What is asked >> Copy the records word for word, from the very first line through the line that contains "text Прежде чем", including both of those lines. Copy only that part.

(Spatial layout data)
· · · · ·

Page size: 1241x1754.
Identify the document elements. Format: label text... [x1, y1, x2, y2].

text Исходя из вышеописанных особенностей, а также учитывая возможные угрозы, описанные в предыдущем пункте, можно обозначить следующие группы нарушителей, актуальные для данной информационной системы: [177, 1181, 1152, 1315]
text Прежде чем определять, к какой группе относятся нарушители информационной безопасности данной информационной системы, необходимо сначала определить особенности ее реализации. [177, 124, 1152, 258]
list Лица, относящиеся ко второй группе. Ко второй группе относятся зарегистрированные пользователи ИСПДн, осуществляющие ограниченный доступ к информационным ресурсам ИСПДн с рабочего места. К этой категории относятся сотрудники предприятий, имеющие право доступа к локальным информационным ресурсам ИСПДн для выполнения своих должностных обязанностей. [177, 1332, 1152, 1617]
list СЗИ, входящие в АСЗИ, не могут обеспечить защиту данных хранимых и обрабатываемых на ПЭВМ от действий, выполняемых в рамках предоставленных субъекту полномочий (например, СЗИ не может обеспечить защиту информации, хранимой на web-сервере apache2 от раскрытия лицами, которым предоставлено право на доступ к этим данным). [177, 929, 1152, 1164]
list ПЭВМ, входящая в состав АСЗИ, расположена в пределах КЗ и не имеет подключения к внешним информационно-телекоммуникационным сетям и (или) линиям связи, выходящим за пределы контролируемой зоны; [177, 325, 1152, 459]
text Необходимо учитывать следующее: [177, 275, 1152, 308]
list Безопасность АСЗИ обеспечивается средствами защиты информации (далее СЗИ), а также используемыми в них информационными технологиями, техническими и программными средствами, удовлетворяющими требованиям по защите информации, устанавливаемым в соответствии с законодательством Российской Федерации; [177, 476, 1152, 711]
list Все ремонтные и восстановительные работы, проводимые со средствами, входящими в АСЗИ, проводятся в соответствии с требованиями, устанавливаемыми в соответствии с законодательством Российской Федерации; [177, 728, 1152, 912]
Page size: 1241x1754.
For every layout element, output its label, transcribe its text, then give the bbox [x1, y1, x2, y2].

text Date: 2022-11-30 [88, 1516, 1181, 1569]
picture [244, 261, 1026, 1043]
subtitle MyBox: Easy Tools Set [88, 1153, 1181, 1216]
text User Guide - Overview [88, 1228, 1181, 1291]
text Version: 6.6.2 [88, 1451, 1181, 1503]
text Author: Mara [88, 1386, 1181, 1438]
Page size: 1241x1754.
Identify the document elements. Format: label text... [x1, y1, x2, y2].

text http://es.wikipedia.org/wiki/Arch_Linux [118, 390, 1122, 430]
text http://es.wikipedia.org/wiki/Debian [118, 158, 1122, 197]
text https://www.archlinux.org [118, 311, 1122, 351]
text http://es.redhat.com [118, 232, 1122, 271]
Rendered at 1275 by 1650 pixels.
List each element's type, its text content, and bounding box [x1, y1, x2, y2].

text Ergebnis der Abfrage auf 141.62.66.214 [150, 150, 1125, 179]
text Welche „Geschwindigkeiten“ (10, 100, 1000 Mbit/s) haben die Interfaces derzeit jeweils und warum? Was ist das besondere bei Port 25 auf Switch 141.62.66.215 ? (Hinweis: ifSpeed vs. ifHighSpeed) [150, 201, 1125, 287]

· · · · ·

Result for this task >>
Page size: 1241x1754.
Identify the document elements. Format: label text... [x1, y1, x2, y2].

text Исходя из вышеописанных особенностей, а также учитывая возможные угрозы, описанные в предыдущем пункте, можно обозначить следующие группы нарушителей, актуальные для данной информационной системы: [177, 1181, 1152, 1315]
text Прежде чем определять, к какой группе относятся нарушители информационной безопасности данной информационной системы, необходимо сначала определить особенности ее реализации. [177, 124, 1152, 258]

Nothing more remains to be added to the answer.